→ TASK STATEMENT
Given the records below, set each one down again exactly as it reads.

── DATA SHOWN ──

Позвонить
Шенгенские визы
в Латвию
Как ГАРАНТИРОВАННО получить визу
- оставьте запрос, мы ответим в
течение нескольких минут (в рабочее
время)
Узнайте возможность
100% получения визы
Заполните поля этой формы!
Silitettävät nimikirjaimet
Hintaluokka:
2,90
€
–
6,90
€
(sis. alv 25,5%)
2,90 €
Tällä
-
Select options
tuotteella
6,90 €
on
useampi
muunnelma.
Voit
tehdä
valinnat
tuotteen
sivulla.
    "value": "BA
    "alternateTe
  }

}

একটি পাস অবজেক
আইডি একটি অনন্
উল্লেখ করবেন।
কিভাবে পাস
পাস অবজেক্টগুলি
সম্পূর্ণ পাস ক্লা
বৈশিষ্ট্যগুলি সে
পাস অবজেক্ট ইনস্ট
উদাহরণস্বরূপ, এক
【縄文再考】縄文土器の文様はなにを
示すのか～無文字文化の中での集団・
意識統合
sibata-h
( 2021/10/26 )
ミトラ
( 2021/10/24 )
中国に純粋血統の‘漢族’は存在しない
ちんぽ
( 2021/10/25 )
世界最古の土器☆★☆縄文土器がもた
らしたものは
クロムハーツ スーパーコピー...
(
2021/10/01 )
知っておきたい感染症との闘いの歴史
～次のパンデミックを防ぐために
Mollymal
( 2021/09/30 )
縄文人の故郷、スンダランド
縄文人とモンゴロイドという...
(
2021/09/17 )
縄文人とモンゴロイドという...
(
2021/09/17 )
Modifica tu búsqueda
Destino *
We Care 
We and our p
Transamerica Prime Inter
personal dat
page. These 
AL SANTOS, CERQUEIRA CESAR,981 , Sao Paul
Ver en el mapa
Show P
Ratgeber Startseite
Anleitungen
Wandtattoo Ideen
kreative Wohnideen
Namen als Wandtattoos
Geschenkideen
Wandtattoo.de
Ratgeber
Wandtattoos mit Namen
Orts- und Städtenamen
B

───

→ OUTPUT FOR THIS EXERCISE
Позвонить
Шенгенские визы
в Латвию
Как ГАРАНТИРОВАННО получить визу
- оставьте запрос, мы ответим в
течение нескольких минут (в рабочее
время)
Узнайте возможность
100% получения визы
Заполните поля этой формы!
Silitettävät nimikirjaimet
Hintaluokka:
2,90
€
–
6,90
€
(sis. alv 25,5%)
2,90 €
Tällä
-
Select options
tuotteella
6,90 €
on
useampi
muunnelma.
Voit
tehdä
valinnat
tuotteen
sivulla.
    "value": "BA
    "alternateTe
  }

}

একটি পাস অবজেক
আইডি একটি অনন্
উল্লেখ করবেন।
কিভাবে পাস
পাস অবজেক্টগুলি
সম্পূর্ণ পাস ক্লা
বৈশিষ্ট্যগুলি সে
পাস অবজেক্ট ইনস্ট
উদাহরণস্বরূপ, এক
【縄文再考】縄文土器の文様はなにを
示すのか～無文字文化の中での集団・
意識統合
sibata-h
( 2021/10/26 )
ミトラ
( 2021/10/24 )
中国に純粋血統の‘漢族’は存在しない
ちんぽ
( 2021/10/25 )
世界最古の土器☆★☆縄文土器がもた
らしたものは
クロムハーツ スーパーコピー...
(
2021/10/01 )
知っておきたい感染症との闘いの歴史
～次のパンデミックを防ぐために
Mollymal
( 2021/09/30 )
縄文人の故郷、スンダランド
縄文人とモンゴロイドという...
(
2021/09/17 )
縄文人とモンゴロイドという...
(
2021/09/17 )
Modifica tu búsqueda
Destino *
We Care 
We and our p
Transamerica Prime Inter
personal dat
page. These 
AL SANTOS, CERQUEIRA CESAR,981 , Sao Paul
Ver en el mapa
Show P
Ratgeber Startseite
Anleitungen
Wandtattoo Ideen
kreative Wohnideen
Namen als Wandtattoos
Geschenkideen
Wandtattoo.de
Ratgeber
Wandtattoos mit Namen
Orts- und Städtenamen
B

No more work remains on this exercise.